Hello, I know this is kind of a sensitive topic, which is why this is a new account made with proper operational security in mind.
A lot of people still support Saied whether you like it or not, because he stepped in when everything felt like a mess after the revolution, or because they like his tough talk on sovereignty. (got rid of ghanouchi and stuff like that)

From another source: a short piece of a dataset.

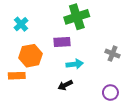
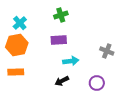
green cross: (77, 17) -> (61, 15), moved, size x0.6
orange hexagon: (31, 56) -> (17, 45), moved
purple circle: (110, 93) -> (97, 83), moved

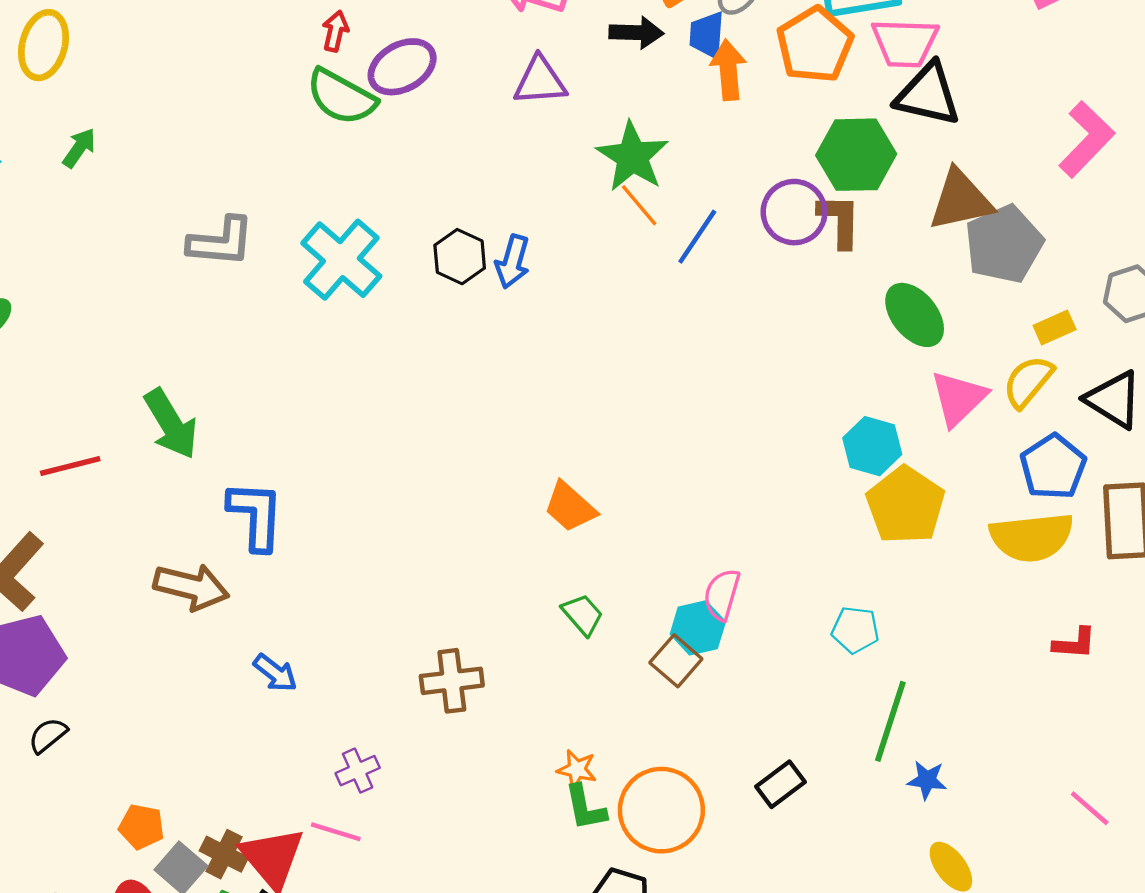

However, if you actually look at what’s happened on the ground, he’s put most Tunisians in a worse spot than under Ben Ali, we got less freedom and weaker economic results, all while throwing away the democratic opening people risked everything for in 2011, without fixing the big problems
Ben Ali’s time, at least in the earlier periods, delivered real growth, often around 4-5%, a decent tourism boom, and visible improvements in infrastructure and jobs, even though the cronyism and inequality were ugly and helped light the fuse for 2011. Under Saied, especially after the 2021 self-coup, the economy has basically flatlined
Growth dropped to something like 0.4% in 2023 and has barely crawled above 1-2% since. Debt keeps piling up, you still see shortages and inflation eating into people’s pockets, brain drain is getting worse, and youth unemployment is stuck near 40%
Turning down serious IMF reforms and leaning on domestic borrowing has created fresh risks for the banks, while the scattered deals with Europe and the Gulf only patch things up a bit
The contrast on freedoms feels even sharper. Ben Ali ran a straight-up police state, heavy handed especially with Islamists, but that was the reality everyone knew before the revolution
Saied got elected fairly in 2019, then suspended parliament, started ruling by decree, rewrote the constitution to give himself way more power, purged judges, locked up opponents from different parties, went after journalists and activists, and squeezed civil society groups
He took away Tunisia’s reputation as the one Arab country that actually got something positive out of the Arab Spring. Now it’s more like elections that don’t really mean anything. A lot of people say it feels like Ben Ali v2.0, except without the bit where the economy at least gave you some sense of stability and buying power
Governance under Saied just feels more personal and unpredictable. Institutions have been emptied out, turnout in votes is embarrassingly low, and it’s all built on populist speeches instead of any real structure or competent team. You see the tiredness everywhere people are apathetic, there’s growing nostalgia for the Ben Ali days among those who just want bread and a bit of normal life, and emigration has become the main way angry young people cope instead of pushing for real change
Look, this isn’t me defending Ben Ali. The guy earned the 2011 uprising with his corruption and heavy hand. It’s just clear that Saied traded away the democratic progress for a shaky kind of order that isn’t delivering economically or giving people back their dignity. We’re stuck with a bad false choice between fragile stability and stagnation
So... What do you guys think? Are there ANY real wins under Saied on stability, fighting corruption, or foreign deals that I’m missing? am I delusional?
TL;DR: Saied gives you Ben Ali-style (or worse) repression plus weaker growth and crushed hopes from the revolution. Net loss so far.
Stats i got from these sources: Atlantic Council, Carnegie, HRW, IMF numbers, Tunisian outlets.